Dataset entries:
↓↓↓

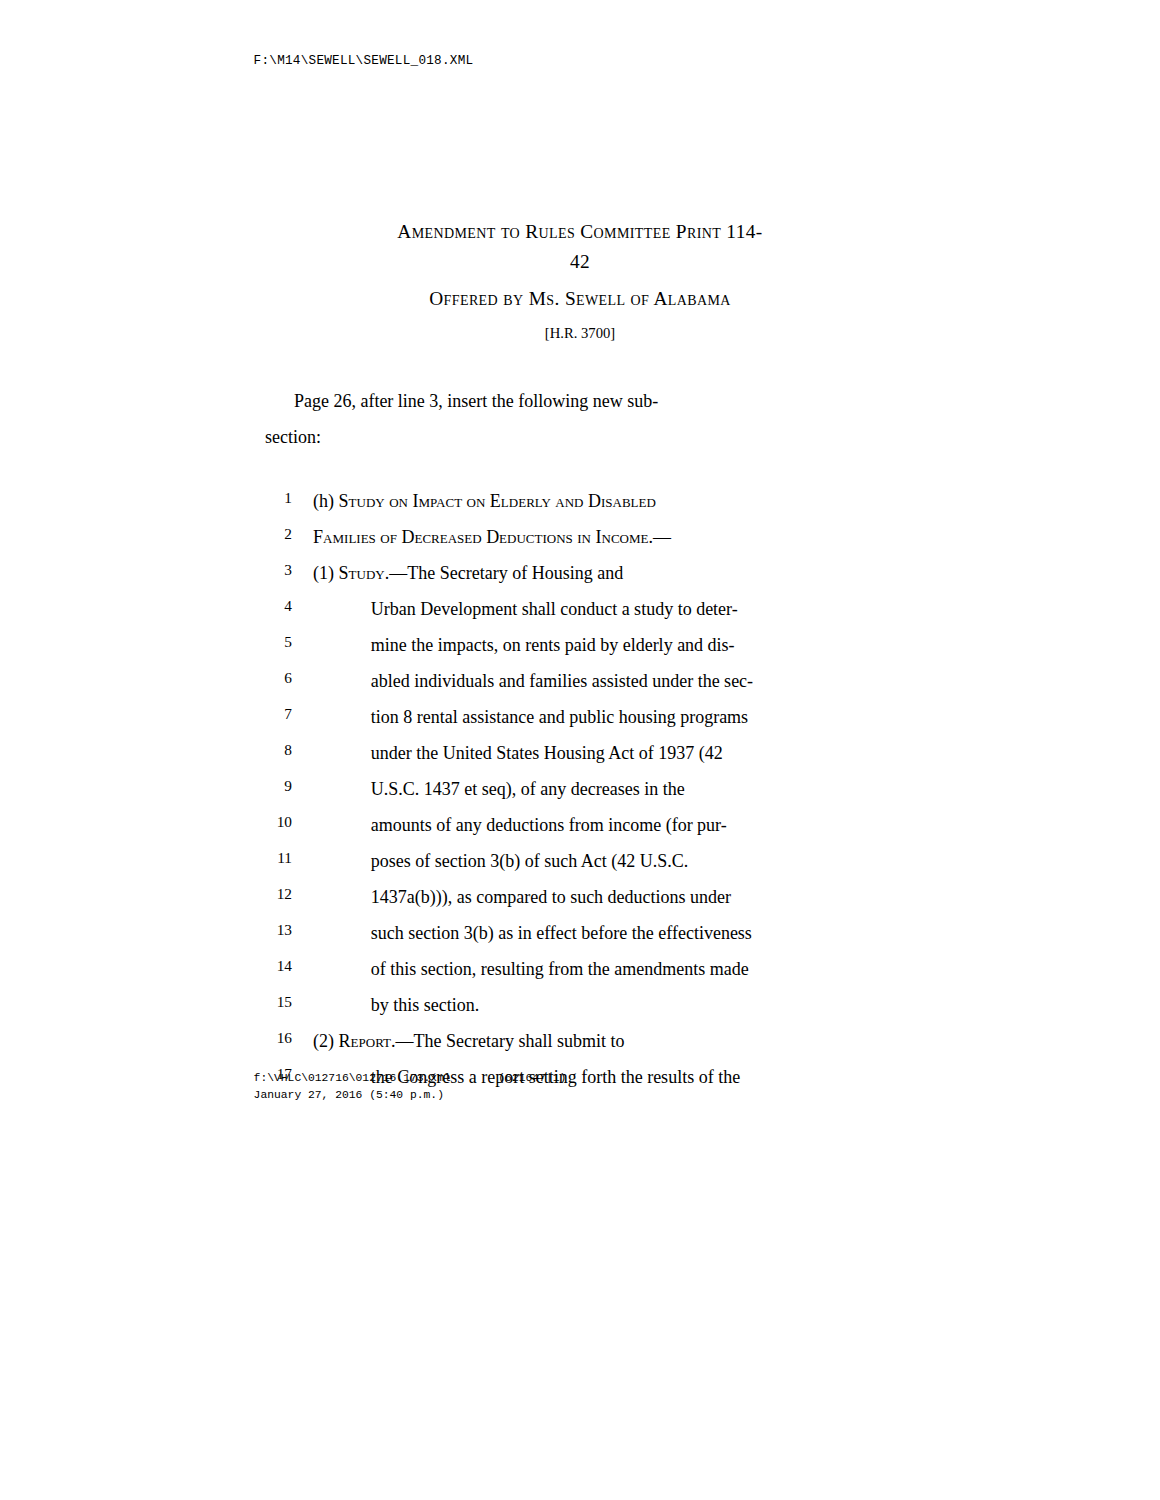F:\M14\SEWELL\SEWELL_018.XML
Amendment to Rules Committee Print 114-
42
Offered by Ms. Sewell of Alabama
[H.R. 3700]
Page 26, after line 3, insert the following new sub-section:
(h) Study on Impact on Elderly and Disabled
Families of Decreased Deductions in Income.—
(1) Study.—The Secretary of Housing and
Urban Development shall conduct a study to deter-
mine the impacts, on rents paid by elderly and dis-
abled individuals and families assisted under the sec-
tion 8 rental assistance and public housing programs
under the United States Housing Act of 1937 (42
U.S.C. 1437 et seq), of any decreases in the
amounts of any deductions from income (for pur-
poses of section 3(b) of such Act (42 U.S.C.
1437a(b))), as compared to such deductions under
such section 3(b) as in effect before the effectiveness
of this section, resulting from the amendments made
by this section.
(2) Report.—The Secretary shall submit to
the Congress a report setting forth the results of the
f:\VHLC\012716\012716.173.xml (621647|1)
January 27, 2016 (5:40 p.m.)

↑↑↑

_INSTRUCTIONS FOR THE TASK_
Set down word for word the lines from the first entry through the line with "1437a(b))), as compared", both included, omitting pictures.

_RESPONSE BELOW_
F:\M14\SEWELL\SEWELL_018.XML
Amendment to Rules Committee Print 114-
42
Offered by Ms. Sewell of Alabama
[H.R. 3700]
Page 26, after line 3, insert the following new sub-section:
(h) Study on Impact on Elderly and Disabled
Families of Decreased Deductions in Income.—
(1) Study.—The Secretary of Housing and
Urban Development shall conduct a study to deter-
mine the impacts, on rents paid by elderly and dis-
abled individuals and families assisted under the sec-
tion 8 rental assistance and public housing programs
under the United States Housing Act of 1937 (42
U.S.C. 1437 et seq), of any decreases in the
amounts of any deductions from income (for pur-
poses of section 3(b) of such Act (42 U.S.C.
1437a(b))), as compared to such deductions under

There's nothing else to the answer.